## RECORDS FOR THIS TASK
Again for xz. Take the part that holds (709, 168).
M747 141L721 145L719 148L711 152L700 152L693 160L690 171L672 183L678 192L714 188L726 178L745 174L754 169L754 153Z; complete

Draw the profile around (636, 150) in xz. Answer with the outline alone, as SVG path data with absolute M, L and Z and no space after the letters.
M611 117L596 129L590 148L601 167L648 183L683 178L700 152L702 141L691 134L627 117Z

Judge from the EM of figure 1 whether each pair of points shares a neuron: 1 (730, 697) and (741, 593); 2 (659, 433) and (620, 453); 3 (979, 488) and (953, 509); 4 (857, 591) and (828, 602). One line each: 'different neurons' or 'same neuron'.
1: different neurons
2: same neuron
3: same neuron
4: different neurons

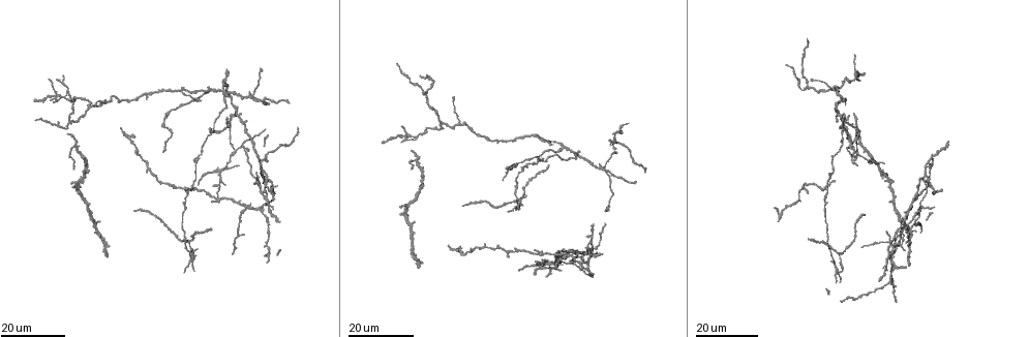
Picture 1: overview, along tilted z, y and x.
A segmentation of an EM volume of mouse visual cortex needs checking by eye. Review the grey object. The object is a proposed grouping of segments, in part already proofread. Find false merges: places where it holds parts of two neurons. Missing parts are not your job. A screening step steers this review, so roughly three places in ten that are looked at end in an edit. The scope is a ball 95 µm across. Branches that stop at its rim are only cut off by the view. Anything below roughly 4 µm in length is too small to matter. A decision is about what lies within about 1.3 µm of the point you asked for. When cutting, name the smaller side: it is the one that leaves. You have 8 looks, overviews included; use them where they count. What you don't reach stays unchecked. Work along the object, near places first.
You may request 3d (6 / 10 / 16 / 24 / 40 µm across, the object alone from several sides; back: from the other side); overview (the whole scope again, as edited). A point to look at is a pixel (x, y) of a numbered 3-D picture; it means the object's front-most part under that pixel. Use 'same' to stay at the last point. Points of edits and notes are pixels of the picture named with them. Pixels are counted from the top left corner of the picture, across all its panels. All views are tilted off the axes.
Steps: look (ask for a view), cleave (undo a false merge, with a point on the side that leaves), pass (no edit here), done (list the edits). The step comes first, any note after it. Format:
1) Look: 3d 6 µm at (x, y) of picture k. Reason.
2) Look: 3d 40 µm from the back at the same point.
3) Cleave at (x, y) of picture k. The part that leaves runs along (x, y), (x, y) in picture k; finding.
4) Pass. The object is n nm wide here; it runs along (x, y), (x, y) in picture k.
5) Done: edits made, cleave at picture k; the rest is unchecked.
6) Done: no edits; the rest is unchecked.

Look: 3d 24 µm at (602, 166) of picture 1. Arms run side by side.

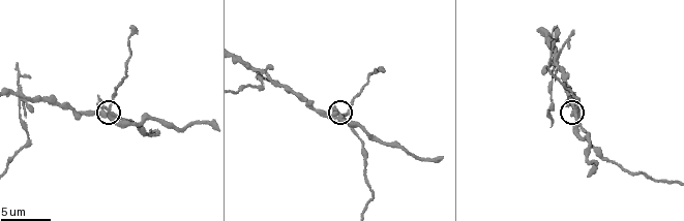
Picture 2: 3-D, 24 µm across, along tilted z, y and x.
Look: 3d 10 µm at (109, 109) of picture 2.

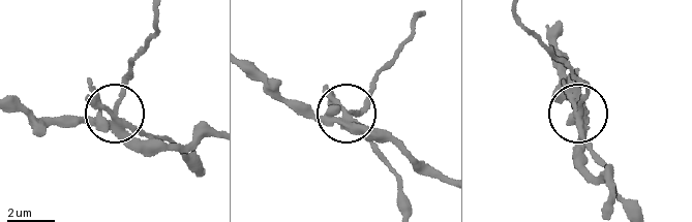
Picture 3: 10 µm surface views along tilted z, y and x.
Cleave at (118, 95) of picture 3. 5 arms meet here; two neurons meet here.

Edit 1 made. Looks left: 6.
Look: 3d 16 µm at (580, 264) of picture 1. Four arms meet.

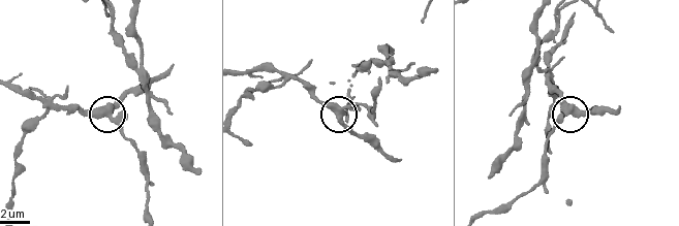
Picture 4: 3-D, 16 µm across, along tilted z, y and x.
Look: 3d 6 µm at (110, 117) of picture 4.

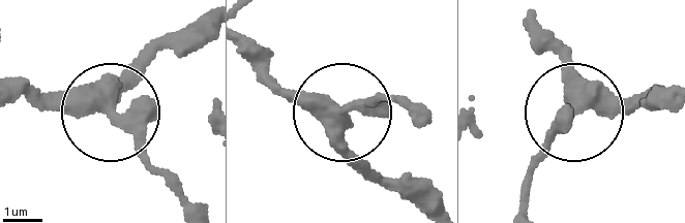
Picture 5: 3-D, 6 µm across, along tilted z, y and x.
Pass. The object is 440 nm wide here; all the same neuron.

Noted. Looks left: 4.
Look: 3d 16 µm at (567, 256) of picture 1. Looks like a crossing.

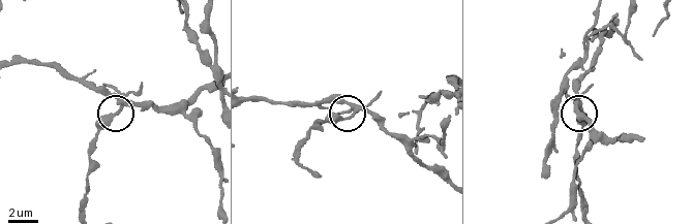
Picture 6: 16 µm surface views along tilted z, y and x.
Look: 3d 6 µm at (120, 106) of picture 6. Closer look.

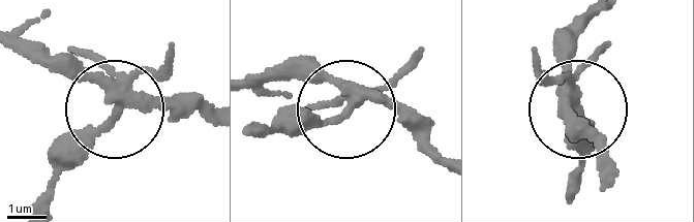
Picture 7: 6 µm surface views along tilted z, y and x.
Cleave at (90, 124) of picture 7. 4 arms meet here; the part that leaves runs along (124, 96), (118, 118), (66, 170), (52, 200) in picture 7; two neurons meet here.

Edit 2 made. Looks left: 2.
Look: 3d 16 µm at (565, 150) of picture 1. Four-way junction.

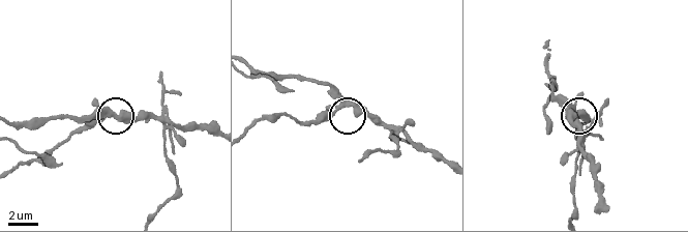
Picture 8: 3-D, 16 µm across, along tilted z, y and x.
Look: 3d 6 µm at (339, 107) of picture 8.

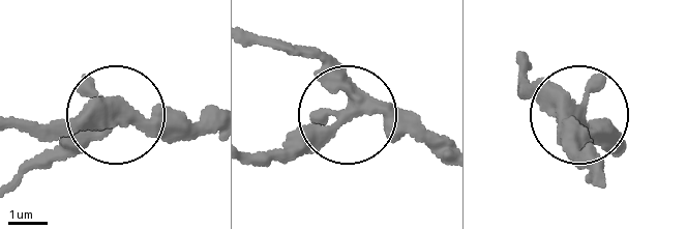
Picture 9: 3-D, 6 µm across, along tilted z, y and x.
Pass. 4 arms meet here; it runs along (439, 150), (362, 111), (310, 127), (269, 161) in picture 9; all the same neuron.

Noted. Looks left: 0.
Done: edits made, cleave at picture 3, cleave at picture 7; the rest is unchecked.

## ACTION ITEM
The range runs from the line above containing "Picture 1: overview, along tilted z, y and x." to the line containing "A segmentation of", inclusive. Restate those lines word for word and no others.

## ANSWER
Picture 1: overview, along tilted z, y and x.
A segmentation of an EM volume of mouse visual cortex needs checking by eye. Review the grey object. The object is a proposed grouping of segments, in part already proofread. Find false merges: places where it holds parts of two neurons. Missing parts are not your job. A screening step steers this review, so roughly three places in ten that are looked at end in an edit. The scope is a ball 95 µm across. Branches that stop at its rim are only cut off by the view. Anything below roughly 4 µm in length is too small to matter. A decision is about what lies within about 1.3 µm of the point you asked for. When cutting, name the smaller side: it is the one that leaves. You have 8 looks, overviews included; use them where they count. What you don't reach stays unchecked. Work along the object, near places first.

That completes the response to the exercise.